Find how many lines of the records hold the string "other" and reply with only that total.

(Stored data entries)
_ _ _

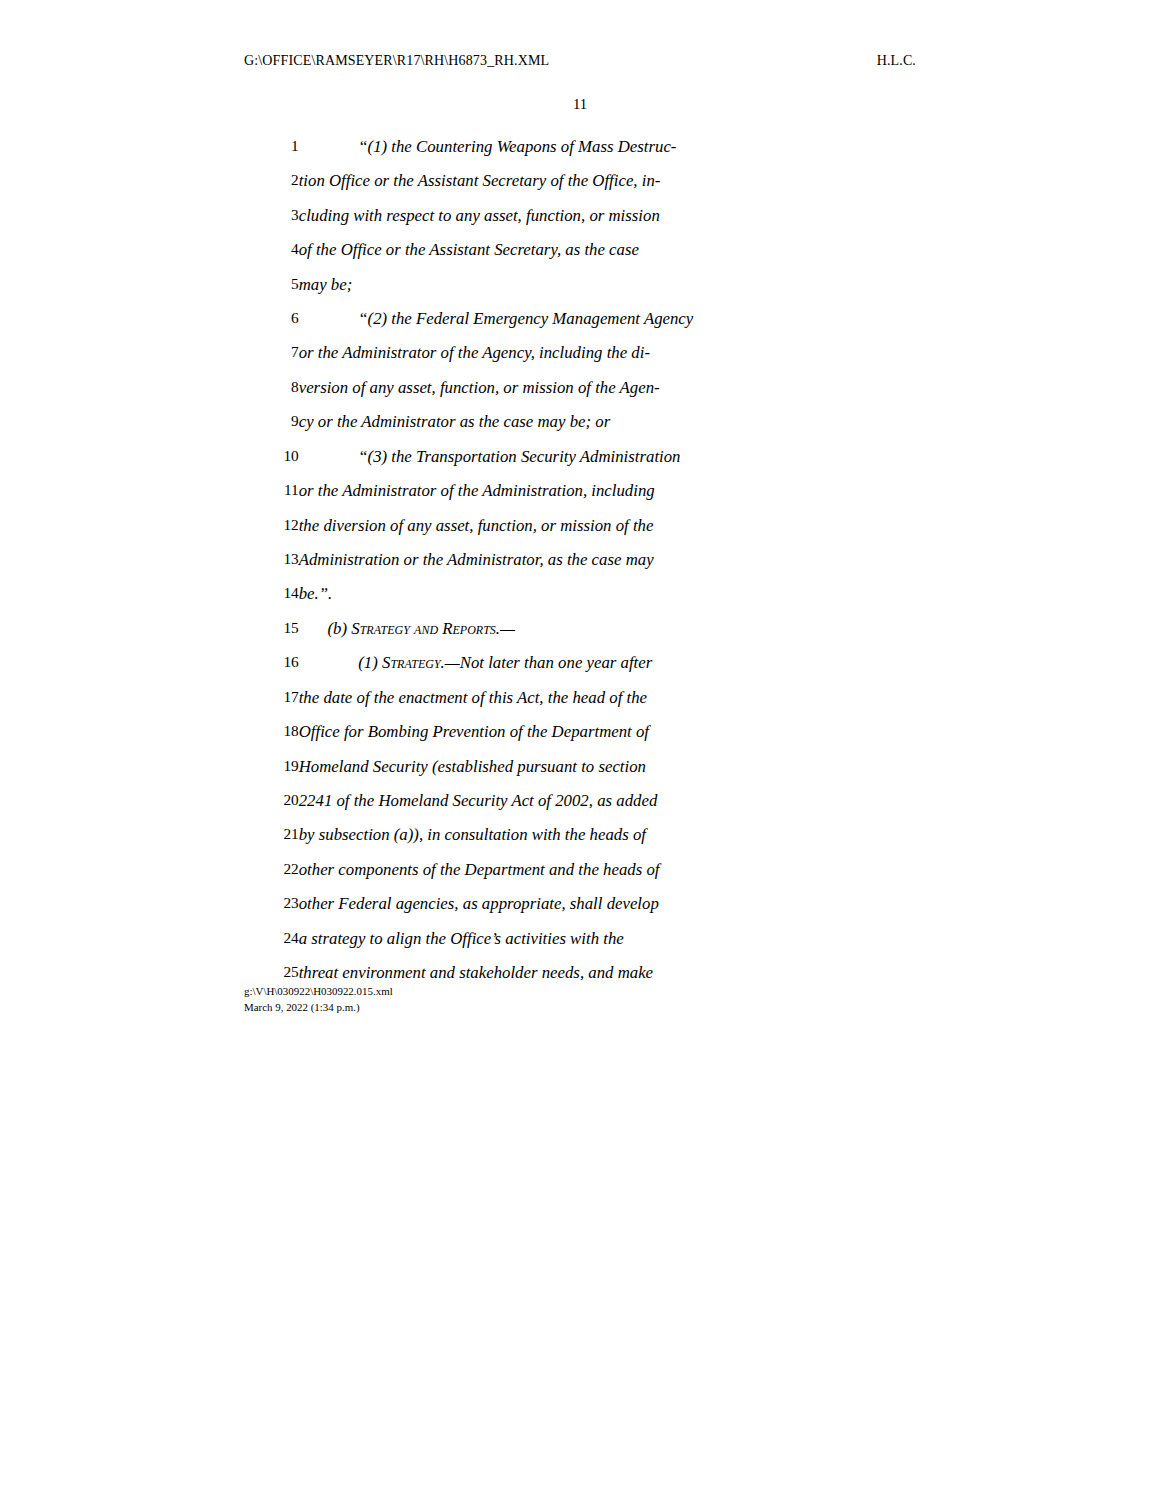G:\OFFICE\RAMSEYER\R17\RH\H6873_RH.XML H.L.C.
11
| 1 | “(1) the Countering Weapons of Mass Destruc- |
| 2 | tion Office or the Assistant Secretary of the Office, in- |
| 3 | cluding with respect to any asset, function, or mission |
| 4 | of the Office or the Assistant Secretary, as the case |
| 5 | may be; |
| 6 | “(2) the Federal Emergency Management Agency |
| 7 | or the Administrator of the Agency, including the di- |
| 8 | version of any asset, function, or mission of the Agen- |
| 9 | cy or the Administrator as the case may be; or |
| 10 | “(3) the Transportation Security Administration |
| 11 | or the Administrator of the Administration, including |
| 12 | the diversion of any asset, function, or mission of the |
| 13 | Administration or the Administrator, as the case may |
| 14 | be.”. |
| 15 | (b) Strategy and Reports. — |
| 16 | (1) Strategy. —Not later than one year after |
| 17 | the date of the enactment of this Act, the head of the |
| 18 | Office for Bombing Prevention of the Department of |
| 19 | Homeland Security (established pursuant to section |
| 20 | 2241 of the Homeland Security Act of 2002, as added |
| 21 | by subsection (a)), in consultation with the heads of |
| 22 | other components of the Department and the heads of |
| 23 | other Federal agencies, as appropriate, shall develop |
| 24 | a strategy to align the Office’s activities with the |
| 25 | threat environment and stakeholder needs, and make |
g:\V\H\030922\H030922.015.xml
March 9, 2022 (1:34 p.m.)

_ _ _

- Solution
2